Akinola combines multiple methods and measurements, including hormonal and cardiovascular physiological responses, behavioral observation, and reaction times to understand the effects of stress on cognitive functions.

In addition to her research, Akinola has led workshops to navigate stress including one for California Department of Corrections and Rehabilitation staff after a query from a prison psychologist.

===Inclusiveness===
Akinola studies the psychological biases that lead to disparate outcomes for employees. She explores when discrimination is most likely to occur, where it is most pronounced, and how it is evolving.

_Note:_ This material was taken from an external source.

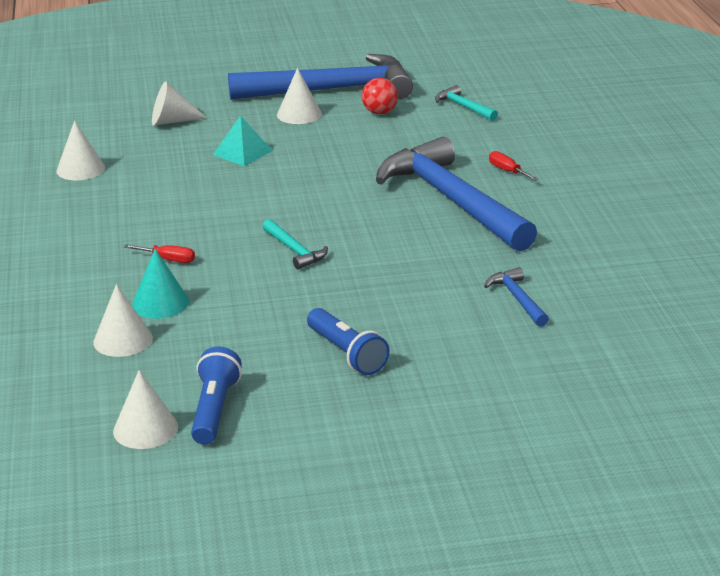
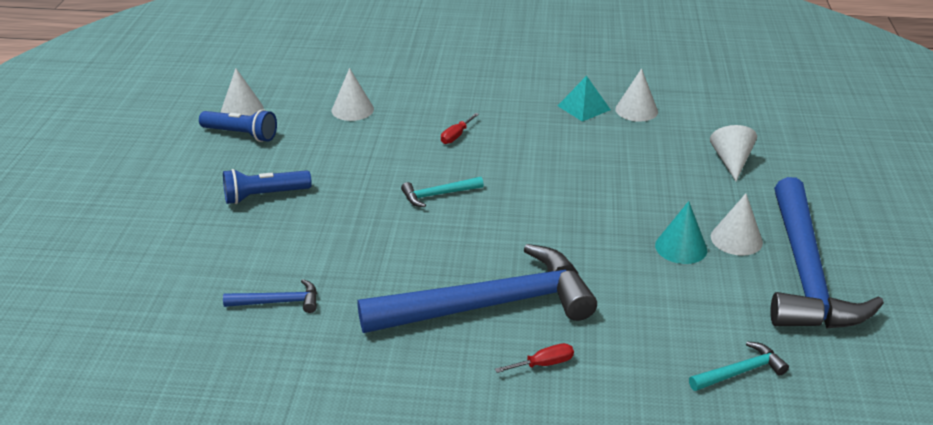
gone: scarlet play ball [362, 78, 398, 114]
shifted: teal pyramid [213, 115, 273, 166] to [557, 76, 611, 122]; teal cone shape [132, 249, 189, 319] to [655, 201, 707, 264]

For example, in a field study of discrimination in academia, Akinola and her colleagues find that bias is most likely to emerge in decisions about future rather than present interactions. Other work details how organizational attention to novel axes of diversity, such as cognitive styles and personality traits, can displace efforts focused on traditional dimensions, such as race and gender. Akinola and colleagues have also found that as organizations have sought to transcend tokenism (i.e., having a single female representative to demonstrate gender diversity), they have converged on a similar bias of having precisely two women in coveted positions. This phenomenon, which she and her collaborators call “twokenism”, is seen in corporate boards and is particularly pronounced for firms under high media scrutiny. Collectively, Akinola's work points to individualand organizationallevel processes and practices that can affect the representation of women and minorities.

=== Research coverage, honors, and awards ===
Akinola has written on the topics of stress and the mechanisms of discrimination in numerous academic journals, and her research has been covered in various media outlets including The New York Times, The Wall Street Journal, National Public Radio, WIRED, Scientific American, Forbes, The Economist, and The Huffington Post. Her co-authored Sunday New York Times op-ed titled "Professors are Prejudiced, Too" (with Dolly Chugh and Katherine Milkman) was one of the top 20 most-emailed/read/tweeted articles the weekend it was published.

Akinola has received numerous awards and honors for her research including Best Graduate Student Paper Award, Society of Personality and Social Psychology (2009), Rising Star Award, Association for Psychological Science (2011), and the Best Paper Award, Academy of Management Journal (2020). She has been named a Massachusetts Institute of Technology Dr. Martin Luther King Jr. Fellow (2013), Society for Personality and Social Psychology Fellow (2021), an Association for Psychological Science Fellow (2020), and was included on the Thinkers50 Radar List of 30 Thinkers to Watch (2022).